* [Task description]: What is needed here is an exact printout of the data, with no pictures included.

* [Provided records]:
*** Begin section ***

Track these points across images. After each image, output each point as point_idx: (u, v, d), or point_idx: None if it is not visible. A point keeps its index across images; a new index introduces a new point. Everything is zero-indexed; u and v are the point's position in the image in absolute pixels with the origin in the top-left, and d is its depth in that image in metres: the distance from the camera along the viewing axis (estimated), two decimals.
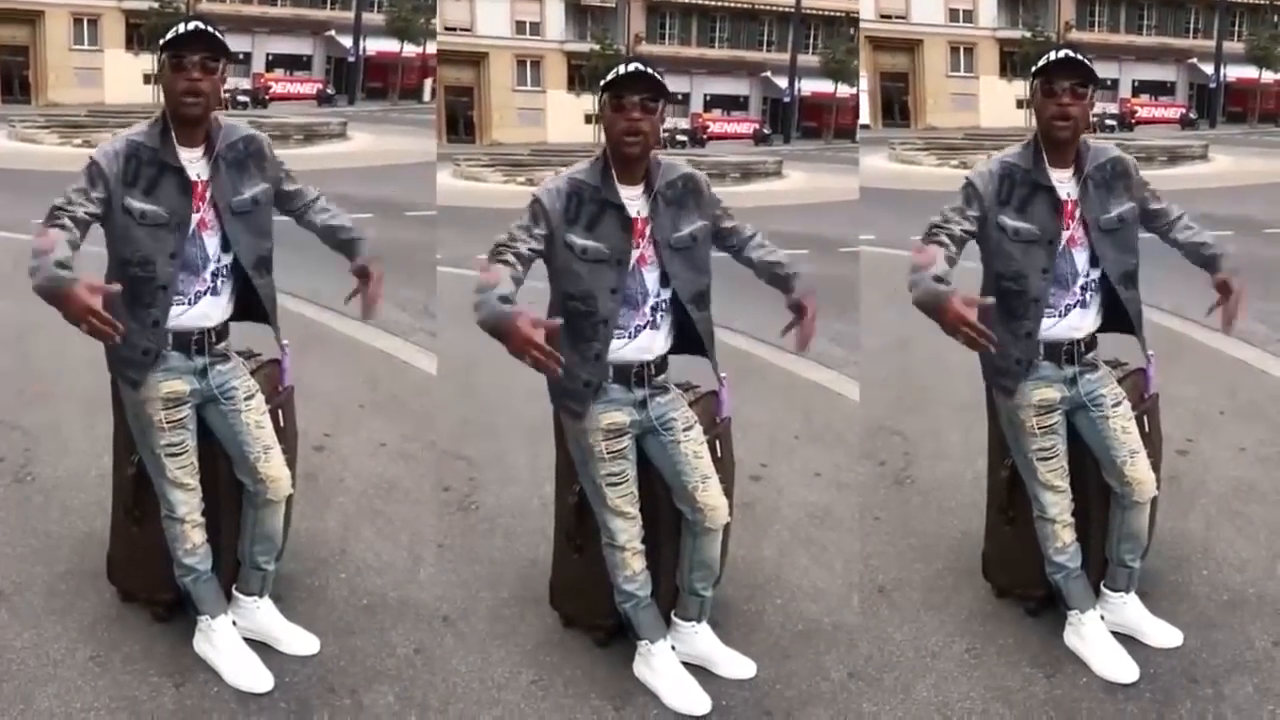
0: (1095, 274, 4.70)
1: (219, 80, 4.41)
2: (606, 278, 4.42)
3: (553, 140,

*** End section ***

* [Written reply]:
Track these points across images. After each image, output each point as point_idx: (u, v, d), or point_idx: None if it is not visible. A point keeps its index across images; a new index introduces a new point. Everything is zero-indexed; u and v are the point's position in the image in absolute pixels with the origin in the top-left, and d is its depth in that image in metres: the distance from the camera along the viewing axis (estimated), two decimals.
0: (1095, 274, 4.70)
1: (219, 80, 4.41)
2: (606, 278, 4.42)
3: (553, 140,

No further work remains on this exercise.